The U.S. court handed down another glyphosate trial loss to Bayer, this time ordering the company to pay 1.56 billion U.S. dollars to four plaintiffs. Bayer has announced its intention to appeal the decision. Meanwhile, the company's promising drug trial for asundexiane was prematurely halted due to inefficacy. This drug, with a potential peak sales value of over 5 billion euros, was considered a crucial component of Bayer's pharmaceutical pipeline.

The Impact on Bayer's Pharmaceutical Division

The setbacks hit Bayer's pharmaceutical division particularly hard. Bayer's bestsellers, including Xarelto and Eylea, are due to lose market exclusivity in the mid-decade. Analysts had been optimistic about the pipeline with the inclusion of Asundexian; however, the sudden discontinuation of the trial has now raised significant concerns.

Bayer's Ongoing Challenges

The challenges don't end there for Bayer. The pharmaceutical industry is highly competitive, and Bayer faces multiple challenges. The top-selling drug Xarelto is seeing a drop in sales ahead of its patent expiration. Furthermore, emerging drugs like acoramidis and elinzanetant face stiff competition and regulatory challenges.

The legal battle over glyphosate continues, posing a significant threat to the company. Bayer's CEO, Bill Anderson, has described the legal liabilities as an "existential threat."
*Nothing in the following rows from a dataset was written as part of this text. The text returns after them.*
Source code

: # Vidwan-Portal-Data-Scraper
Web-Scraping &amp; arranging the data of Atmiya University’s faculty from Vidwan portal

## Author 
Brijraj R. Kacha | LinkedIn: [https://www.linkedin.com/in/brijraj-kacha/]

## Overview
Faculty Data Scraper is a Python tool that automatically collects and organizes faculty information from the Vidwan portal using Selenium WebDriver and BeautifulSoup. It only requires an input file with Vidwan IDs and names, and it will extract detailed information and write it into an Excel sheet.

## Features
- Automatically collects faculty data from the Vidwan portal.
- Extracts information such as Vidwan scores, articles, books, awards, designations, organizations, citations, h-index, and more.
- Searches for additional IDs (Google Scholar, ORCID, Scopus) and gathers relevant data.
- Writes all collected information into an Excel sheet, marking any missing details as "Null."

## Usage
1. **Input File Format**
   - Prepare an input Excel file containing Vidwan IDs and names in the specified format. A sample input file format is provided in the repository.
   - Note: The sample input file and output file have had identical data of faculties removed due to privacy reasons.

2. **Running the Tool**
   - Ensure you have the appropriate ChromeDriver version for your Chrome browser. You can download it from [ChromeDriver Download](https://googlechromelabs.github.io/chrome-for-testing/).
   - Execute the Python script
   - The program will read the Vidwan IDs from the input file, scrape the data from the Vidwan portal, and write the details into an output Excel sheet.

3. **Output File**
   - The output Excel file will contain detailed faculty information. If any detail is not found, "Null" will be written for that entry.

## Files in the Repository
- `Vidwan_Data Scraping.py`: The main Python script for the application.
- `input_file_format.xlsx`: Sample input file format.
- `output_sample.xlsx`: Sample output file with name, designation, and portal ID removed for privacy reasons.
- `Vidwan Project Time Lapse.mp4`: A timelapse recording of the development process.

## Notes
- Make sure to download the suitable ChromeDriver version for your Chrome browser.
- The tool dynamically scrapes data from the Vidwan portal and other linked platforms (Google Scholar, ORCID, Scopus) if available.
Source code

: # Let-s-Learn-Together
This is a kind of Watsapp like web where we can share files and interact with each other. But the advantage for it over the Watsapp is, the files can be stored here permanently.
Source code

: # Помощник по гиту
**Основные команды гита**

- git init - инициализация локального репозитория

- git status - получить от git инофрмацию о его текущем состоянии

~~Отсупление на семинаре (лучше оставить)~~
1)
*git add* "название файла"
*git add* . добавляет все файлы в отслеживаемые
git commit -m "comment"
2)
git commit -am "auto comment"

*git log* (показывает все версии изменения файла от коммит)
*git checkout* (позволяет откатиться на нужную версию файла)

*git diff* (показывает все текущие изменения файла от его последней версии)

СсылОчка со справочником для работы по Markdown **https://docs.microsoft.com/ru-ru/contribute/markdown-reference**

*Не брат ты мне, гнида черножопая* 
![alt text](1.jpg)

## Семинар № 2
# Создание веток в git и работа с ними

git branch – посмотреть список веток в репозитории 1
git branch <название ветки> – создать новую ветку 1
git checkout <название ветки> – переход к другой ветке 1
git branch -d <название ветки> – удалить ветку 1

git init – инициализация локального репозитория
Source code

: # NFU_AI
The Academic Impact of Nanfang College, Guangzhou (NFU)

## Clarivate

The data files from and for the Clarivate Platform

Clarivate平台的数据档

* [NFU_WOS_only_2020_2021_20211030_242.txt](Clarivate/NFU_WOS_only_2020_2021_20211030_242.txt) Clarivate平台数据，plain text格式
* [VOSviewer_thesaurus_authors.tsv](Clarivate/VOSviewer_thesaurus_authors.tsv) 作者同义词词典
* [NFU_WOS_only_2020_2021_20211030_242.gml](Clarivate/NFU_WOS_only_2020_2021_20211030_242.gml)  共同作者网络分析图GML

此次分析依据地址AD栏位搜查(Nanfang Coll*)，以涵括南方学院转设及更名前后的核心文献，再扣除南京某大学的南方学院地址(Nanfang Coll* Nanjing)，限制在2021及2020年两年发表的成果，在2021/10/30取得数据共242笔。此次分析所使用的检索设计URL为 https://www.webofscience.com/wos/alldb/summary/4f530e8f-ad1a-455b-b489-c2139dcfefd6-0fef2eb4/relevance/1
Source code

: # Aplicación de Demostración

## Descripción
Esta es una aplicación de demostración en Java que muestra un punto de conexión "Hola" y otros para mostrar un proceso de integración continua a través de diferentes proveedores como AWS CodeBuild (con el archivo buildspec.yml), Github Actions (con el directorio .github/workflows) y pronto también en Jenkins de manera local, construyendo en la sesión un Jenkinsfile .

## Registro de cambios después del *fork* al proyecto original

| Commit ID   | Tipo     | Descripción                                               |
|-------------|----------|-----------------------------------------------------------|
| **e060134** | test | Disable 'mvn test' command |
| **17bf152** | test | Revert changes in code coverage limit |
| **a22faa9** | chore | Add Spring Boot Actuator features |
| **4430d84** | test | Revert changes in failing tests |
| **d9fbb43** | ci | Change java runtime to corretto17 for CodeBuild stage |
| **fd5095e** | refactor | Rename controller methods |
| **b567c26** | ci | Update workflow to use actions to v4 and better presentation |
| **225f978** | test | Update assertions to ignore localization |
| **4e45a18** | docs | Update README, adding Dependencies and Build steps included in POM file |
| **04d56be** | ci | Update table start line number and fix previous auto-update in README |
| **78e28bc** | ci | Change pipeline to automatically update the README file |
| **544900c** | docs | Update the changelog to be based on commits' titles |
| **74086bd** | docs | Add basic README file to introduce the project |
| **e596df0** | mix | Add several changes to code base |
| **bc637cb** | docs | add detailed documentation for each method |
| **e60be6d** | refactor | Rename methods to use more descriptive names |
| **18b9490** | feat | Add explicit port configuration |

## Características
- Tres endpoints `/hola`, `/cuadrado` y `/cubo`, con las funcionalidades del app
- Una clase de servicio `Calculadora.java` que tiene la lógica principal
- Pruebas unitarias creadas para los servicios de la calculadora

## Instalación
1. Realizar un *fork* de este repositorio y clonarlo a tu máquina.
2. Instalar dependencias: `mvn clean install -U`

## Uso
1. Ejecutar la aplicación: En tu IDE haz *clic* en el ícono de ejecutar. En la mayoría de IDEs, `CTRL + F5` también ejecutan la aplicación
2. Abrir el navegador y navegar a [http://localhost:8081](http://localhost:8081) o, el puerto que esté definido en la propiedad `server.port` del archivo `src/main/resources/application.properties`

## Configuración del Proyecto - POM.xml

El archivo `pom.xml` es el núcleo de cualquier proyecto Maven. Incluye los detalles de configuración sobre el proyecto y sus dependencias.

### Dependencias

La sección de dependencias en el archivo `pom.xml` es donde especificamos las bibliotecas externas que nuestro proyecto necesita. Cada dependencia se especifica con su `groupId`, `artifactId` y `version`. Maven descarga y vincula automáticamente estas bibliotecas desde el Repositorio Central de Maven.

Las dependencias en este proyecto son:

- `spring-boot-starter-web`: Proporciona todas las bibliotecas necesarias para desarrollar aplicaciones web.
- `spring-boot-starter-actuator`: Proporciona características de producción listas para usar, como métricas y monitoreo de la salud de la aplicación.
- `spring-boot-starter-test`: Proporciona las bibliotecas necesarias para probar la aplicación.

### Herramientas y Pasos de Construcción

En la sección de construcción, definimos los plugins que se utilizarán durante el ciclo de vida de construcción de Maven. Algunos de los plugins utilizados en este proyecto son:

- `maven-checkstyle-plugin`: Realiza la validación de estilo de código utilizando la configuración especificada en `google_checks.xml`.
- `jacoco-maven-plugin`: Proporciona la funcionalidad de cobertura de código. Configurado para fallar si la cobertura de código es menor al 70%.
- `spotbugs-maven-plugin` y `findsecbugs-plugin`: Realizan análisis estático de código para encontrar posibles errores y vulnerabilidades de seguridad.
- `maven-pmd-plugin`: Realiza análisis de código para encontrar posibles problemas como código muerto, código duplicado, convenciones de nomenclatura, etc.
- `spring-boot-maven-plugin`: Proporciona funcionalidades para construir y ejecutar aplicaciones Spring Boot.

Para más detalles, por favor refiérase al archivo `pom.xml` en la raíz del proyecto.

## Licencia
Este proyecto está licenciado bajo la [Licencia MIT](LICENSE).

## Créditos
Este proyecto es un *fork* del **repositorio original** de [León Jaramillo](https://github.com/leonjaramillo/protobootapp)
Bayer CropScience's Performance is also a concern, with its stock price and net profit experiencing a downturn.

In Conclusion

Bayer's share price crash is a result of a combination of factors, including legal setbacks and pharmaceutical pipeline challenges. The company's future success will depend on its ability to overcome these hurdles and seize growth opportunities in new drug launches.